Für diese Weltanschauung einsetzen konnte sich Pettenkofer besonders, als die bayerische Regierung ihn im Jahr 1849 in eine Kommission berief, um die Cholera zu erforschen. Eine erste Cholera-Epidemie hatte die Bevölkerung in den Jahren 1831 und 1832 bereits in Schrecken versetzt, nun drohte eine zweite aus dem Osten.

Im Jahr 1854 erkrankte Pettenkofer selbst an der Cholera, seine Tochter Anna starb sogar fast daran. Daher beschloss der Chemiker, die Durchfallerkrankung aktiv zu bekämpfen. Statt jedoch die Grenzen zu schließen und den Handel einzustellen, setzte Pettenkofer darauf, die Stadt von Grund auf zu säubern. München war seinerzeit ein Moloch, Schlachtabfälle verrotteten auf öffentlichen Plätzen, die Fäkalien in stinkenden Sitzgruben hinter den Häusern verschmutzten die nahe gelegenen Brunnen. Auf engstem Raum lebten die Menschen damals bei schlechter Luft, sauberes Trinkwasser gab es nicht.

Pettenkofer war überzeugt, dass der verschmutzte Boden eine wesentliche Rolle bei der Ansteckung mit Cholera spielte. Der Wissenschaftler vermutete ebenso wie seine Kollegen, dass etwas in der Luft liegt, das mit der Infektion zu tun hatte. So dachte er an eine flüchtige Chemikalie, die allerdings erst nach einer Art Reifungsprozess im Boden die Erkrankung befeuerte. "Ähnlich wie ein Dünger das Wachstum von Pflanzen fördert, ging Pettenkofer davon aus, dass aller Schmutz in der Erde zum Ansteckungsprozess beitrug", sagt der Medizinhistoriker Locher - die Fäkalien aus den Sitzgruben, die Abfälle aus den Schlachthöfen, der alltägliche Müll der Stadtbewohner auf den Straßen.

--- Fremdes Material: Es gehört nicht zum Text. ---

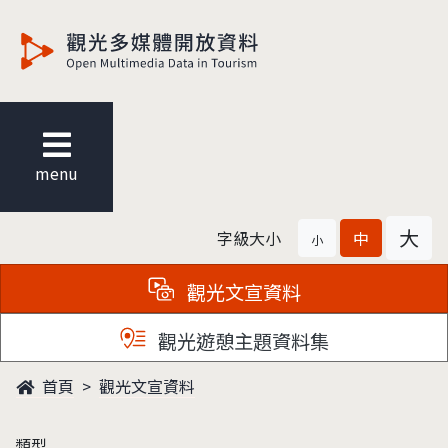
觀光多媒體開放資料
menu
大
字級大小
中
小
觀光文宣資料
觀光遊憩主題資料集
首頁
觀光文宣資料
類型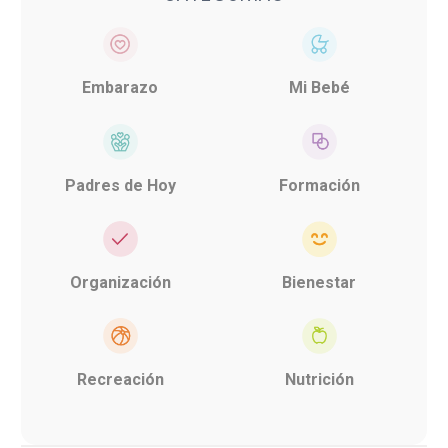
Embarazo
Mi Bebé
Padres de Hoy
Formación
Organización
Bienestar
Recreación
Nutrición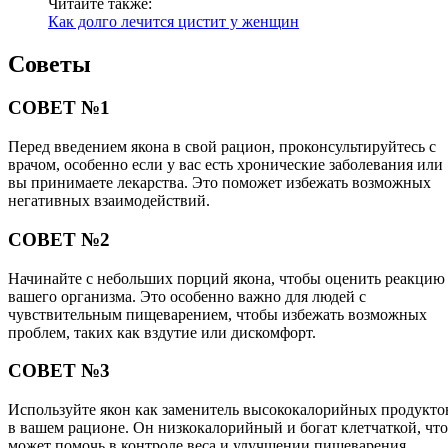
Читайте также:
Как долго лечится цистит у женщин
Советы
СОВЕТ №1
Перед введением якона в свой рацион, проконсультируйтесь с
врачом, особенно если у вас есть хронические заболевания или
вы принимаете лекарства. Это поможет избежать возможных
негативных взаимодействий.
СОВЕТ №2
Начинайте с небольших порций якона, чтобы оценить реакцию
вашего организма. Это особенно важно для людей с
чувствительным пищеварением, чтобы избежать возможных
проблем, таких как вздутие или дискомфорт.
СОВЕТ №3
Используйте якон как заменитель высококалорийных продукто
в вашем рационе. Он низкокалорийный и богат клетчаткой, что
может помочь в контроле веса и улучшении пищеварения.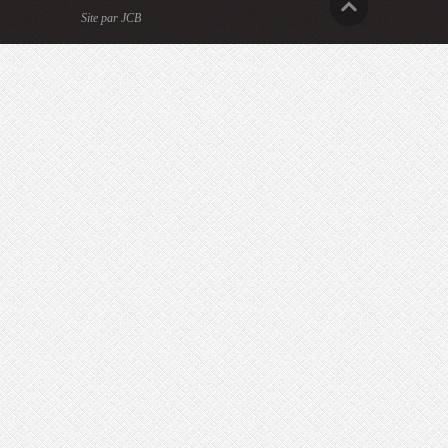
Site par JCB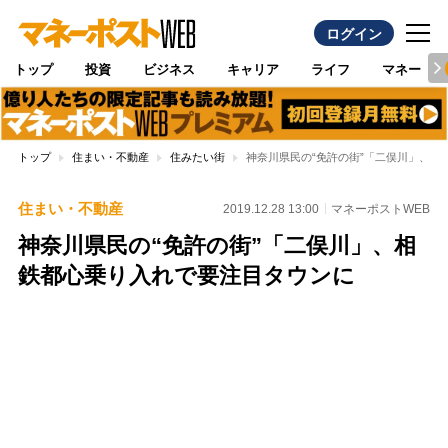
ログイン
トップ
投資
ビジネス
キャリア
ライフ
マネー
トップ
住まい・不動産
住みたい街
神奈川県民の“免許の街”「二俣川」、相
住まい・不動産
2019.12.28 13:00
マネーポストWEB
神奈川県民の“免許の街”「二俣川」、相
鉄都心乗り入れで要注目タウンに
Loaded
:
100.00%
/
Unmute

Pettenkofer gilt als Begründer der wissenschaftlich fundierten Hygiene

Daher setzte der Chemiker durch, dass München eine Kanalisation erhielt, an die alle Haushalte der Stadt angeschlossen werden sollten. Damit sickerten Fäkalien und Abwässer nicht mehr in den Boden und auf die Straßen, sondern wurden über die neuen Leitungen abtransportiert. Nach und nach würde sich der Boden der Stadt reinigen, weil die alten Abfälle verrotteten und keine neuen mehr nachkämen, hoffte Pettenkofer. Damit würde der Reifungsprozess des Krankheitsauslösers im Boden ausgebremst. Mit seiner Bodentheorie lag Pettenkofer zwar falsch. "Doch gelang es ihm, trotz seines Irrtums genau das Richtige gegen die Ausbreitung der Infektionskrankheit zu tun", sagt Locher.

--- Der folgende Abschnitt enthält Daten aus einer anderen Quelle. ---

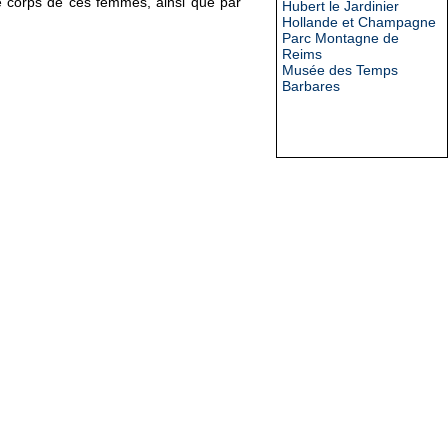
le corps de ces femmes, ainsi que par
Hubert le Jardinier
Hollande et Champagne
Parc Montagne de
Reims
Musée des Temps
Barbares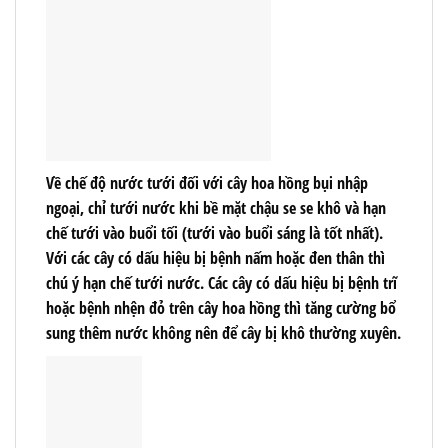
Về chế độ nước tưới đối với cây hoa hồng bụi nhập
ngoại, chỉ tưới nước khi bề mặt chậu se se khô và hạn
chế tưới vào buổi tối (tưới vào buổi sáng là tốt nhất).
Với các cây có dấu hiệu bị bệnh nấm hoặc đen thân thì
chú ý hạn chế tưới nước. Các cây có dấu hiệu bị bệnh trĩ
hoặc bệnh nhện đỏ trên cây hoa hồng thì tăng cường bổ
sung thêm nước không nên để cây bị khô thường xuyên.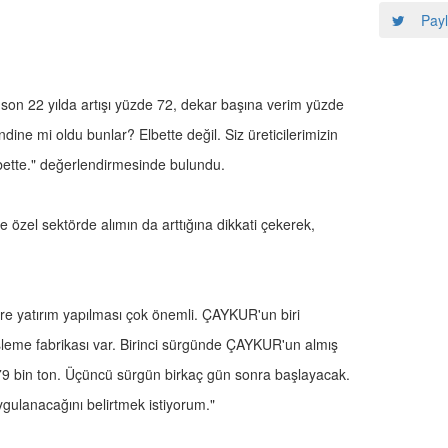
Payl
son 22 yılda artışı yüzde 72, dekar başına verim yüzde
ine mi oldu bunlar? Elbette değil. Siz üreticilerimizin
elbette." değerlendirmesinde bulundu.
zel sektörde alımın da arttığına dikkati çekerek,
öre yatırım yapılması çok önemli. ÇAYKUR'un biri
şleme fabrikası var. Birinci sürgünde ÇAYKUR'un almış
279 bin ton. Üçüncü sürgün birkaç gün sonra başlayacak.
gulanacağını belirtmek istiyorum."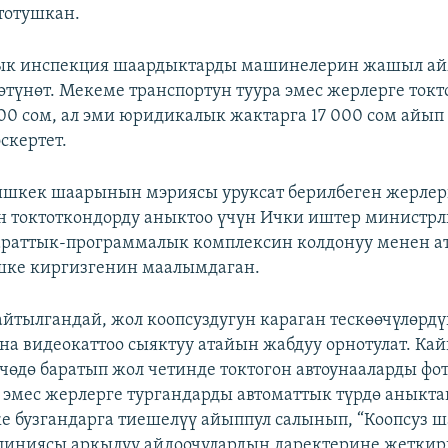
тотушкан.
к инспекция шаардыктарды машинелерин жашыл ай
өтүнөт. Мекеме транспортун туура эмес жерлерге ток
00 сом, ал эми юридикалык жактарга 17 000 сом айып
скертет.
ишкек шаарынын мэриясы уруксат берилбеген жерлер
 токтоткондорду аныктоо үчүн Ички иштер министр
араттык-программалык комплексин колдонуу менен 
шке киргизгенин маалымдаган.
йтылгандай, жол коопсуздугун караган тескөөчүлөрд
на видеокаттоо сыяктуу атайын жабдуу орнотулат. Кай
чөдө баратып жол четинде токтогон автоунааларды фо
а эмес жерлерге тургандарды автоматтык түрдө аныктап
е бузгандарга тиешелүү айыппул салынып, “Коопсуз ш
линиясы аркылуу айдоочулардын даректерине жеткири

Auch forschte Pettenkofer zur Qualität des Wassers und der Luft, gilt als Begründer der wissenschaftlich fundierten Hygiene. Besonders beim Militär regte er neue Maßnahmen an, dass etwa nicht mehr bis zu 120 Soldaten in einem riesigen Schlafsaal eingepfercht waren, sondern nur noch zehn bis zwölf pro Raum.

Im Jahr 1883 entdeckte der Mediziner Robert Koch schließlich das Bakterium Vibrio cholerae als Auslöser der Durchfallerkrankung. Das hielt Pettenkofer jedoch nicht davon ab, auf seiner Bodentheorie zu beharren. Um den Rivalen Koch zu widerlegen, wagte er im Oktober 1892 sogar einen gefährlichen Selbstversuch: Obwohl seine Studenten ihn davon abhalten wollen, trank er vor deren Augen eine Flüssigkeit voller Cholera-Bakterien. Warum er im Anschluss nur leicht erkrankte, lässt sich nur vermuten. Vielleicht war er wegen seiner bereits durchlebten Cholera-Erkrankung zum Teil immun. Stattdessen hatte Pettenkofer mit seinem Experiment vor allem eines bewiesen: Dass er selbst bereit war, im Dienst der Wissenschaft sein Leben aufs Spiel zu setzen, wie ein Soldat auf einem Schlachtfeld.